◆ **What is needed**: Write out the data below again, replacing "Markdown bold" with "boldface" wherever it appears and leaving everything else unchanged.

◆ **Records supplied**:
/---

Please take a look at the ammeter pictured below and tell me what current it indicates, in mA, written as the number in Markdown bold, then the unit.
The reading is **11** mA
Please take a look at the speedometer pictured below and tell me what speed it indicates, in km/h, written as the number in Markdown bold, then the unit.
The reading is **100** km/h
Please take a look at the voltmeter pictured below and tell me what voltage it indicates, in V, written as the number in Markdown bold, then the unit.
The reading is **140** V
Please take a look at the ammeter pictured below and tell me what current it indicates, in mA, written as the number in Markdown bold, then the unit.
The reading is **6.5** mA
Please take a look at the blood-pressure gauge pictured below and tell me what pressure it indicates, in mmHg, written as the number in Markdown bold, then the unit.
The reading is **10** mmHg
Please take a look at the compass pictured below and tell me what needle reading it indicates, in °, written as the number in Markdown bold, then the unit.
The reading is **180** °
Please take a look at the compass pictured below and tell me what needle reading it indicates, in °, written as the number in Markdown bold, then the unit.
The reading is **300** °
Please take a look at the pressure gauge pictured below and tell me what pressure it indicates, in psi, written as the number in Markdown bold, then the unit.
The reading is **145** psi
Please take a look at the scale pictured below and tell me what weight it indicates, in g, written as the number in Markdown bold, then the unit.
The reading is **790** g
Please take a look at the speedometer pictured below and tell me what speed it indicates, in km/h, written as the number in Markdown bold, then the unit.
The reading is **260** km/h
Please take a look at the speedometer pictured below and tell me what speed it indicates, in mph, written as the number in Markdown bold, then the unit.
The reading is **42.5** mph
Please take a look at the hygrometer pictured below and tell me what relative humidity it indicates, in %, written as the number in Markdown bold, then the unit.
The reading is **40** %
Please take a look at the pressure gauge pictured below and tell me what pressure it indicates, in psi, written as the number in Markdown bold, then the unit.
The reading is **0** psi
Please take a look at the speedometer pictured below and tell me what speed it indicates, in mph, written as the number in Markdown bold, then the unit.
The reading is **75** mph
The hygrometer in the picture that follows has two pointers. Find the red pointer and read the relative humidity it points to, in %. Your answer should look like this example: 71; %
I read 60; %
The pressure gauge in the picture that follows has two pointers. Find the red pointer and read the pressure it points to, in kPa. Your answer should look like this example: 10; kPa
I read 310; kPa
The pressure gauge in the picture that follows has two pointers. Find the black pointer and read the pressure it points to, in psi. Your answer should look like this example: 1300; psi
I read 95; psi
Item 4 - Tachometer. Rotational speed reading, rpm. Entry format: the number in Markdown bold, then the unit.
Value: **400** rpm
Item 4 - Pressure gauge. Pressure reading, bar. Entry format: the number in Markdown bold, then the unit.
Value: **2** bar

\---

◆ **Your response**:
Please take a look at the ammeter pictured below and tell me what current it indicates, in mA, written as the number in boldface, then the unit.
The reading is **11** mA
Please take a look at the speedometer pictured below and tell me what speed it indicates, in km/h, written as the number in boldface, then the unit.
The reading is **100** km/h
Please take a look at the voltmeter pictured below and tell me what voltage it indicates, in V, written as the number in boldface, then the unit.
The reading is **140** V
Please take a look at the ammeter pictured below and tell me what current it indicates, in mA, written as the number in boldface, then the unit.
The reading is **6.5** mA
Please take a look at the blood-pressure gauge pictured below and tell me what pressure it indicates, in mmHg, written as the number in boldface, then the unit.
The reading is **10** mmHg
Please take a look at the compass pictured below and tell me what needle reading it indicates, in °, written as the number in boldface, then the unit.
The reading is **180** °
Please take a look at the compass pictured below and tell me what needle reading it indicates, in °, written as the number in boldface, then the unit.
The reading is **300** °
Please take a look at the pressure gauge pictured below and tell me what pressure it indicates, in psi, written as the number in boldface, then the unit.
The reading is **145** psi
Please take a look at the scale pictured below and tell me what weight it indicates, in g, written as the number in boldface, then the unit.
The reading is **790** g
Please take a look at the speedometer pictured below and tell me what speed it indicates, in km/h, written as the number in boldface, then the unit.
The reading is **260** km/h
Please take a look at the speedometer pictured below and tell me what speed it indicates, in mph, written as the number in boldface, then the unit.
The reading is **42.5** mph
Please take a look at the hygrometer pictured below and tell me what relative humidity it indicates, in %, written as the number in boldface, then the unit.
The reading is **40** %
Please take a look at the pressure gauge pictured below and tell me what pressure it indicates, in psi, written as the number in boldface, then the unit.
The reading is **0** psi
Please take a look at the speedometer pictured below and tell me what speed it indicates, in mph, written as the number in boldface, then the unit.
The reading is **75** mph
The hygrometer in the picture that follows has two pointers. Find the red pointer and read the relative humidity it points to, in %. Your answer should look like this example: 71; %
I read 60; %
The pressure gauge in the picture that follows has two pointers. Find the red pointer and read the pressure it points to, in kPa. Your answer should look like this example: 10; kPa
I read 310; kPa
The pressure gauge in the picture that follows has two pointers. Find the black pointer and read the pressure it points to, in psi. Your answer should look like this example: 1300; psi
I read 95; psi
Item 4 - Tachometer. Rotational speed reading, rpm. Entry format: the number in boldface, then the unit.
Value: **400** rpm
Item 4 - Pressure gauge. Pressure reading, bar. Entry format: the number in boldface, then the unit.
Value: **2** bar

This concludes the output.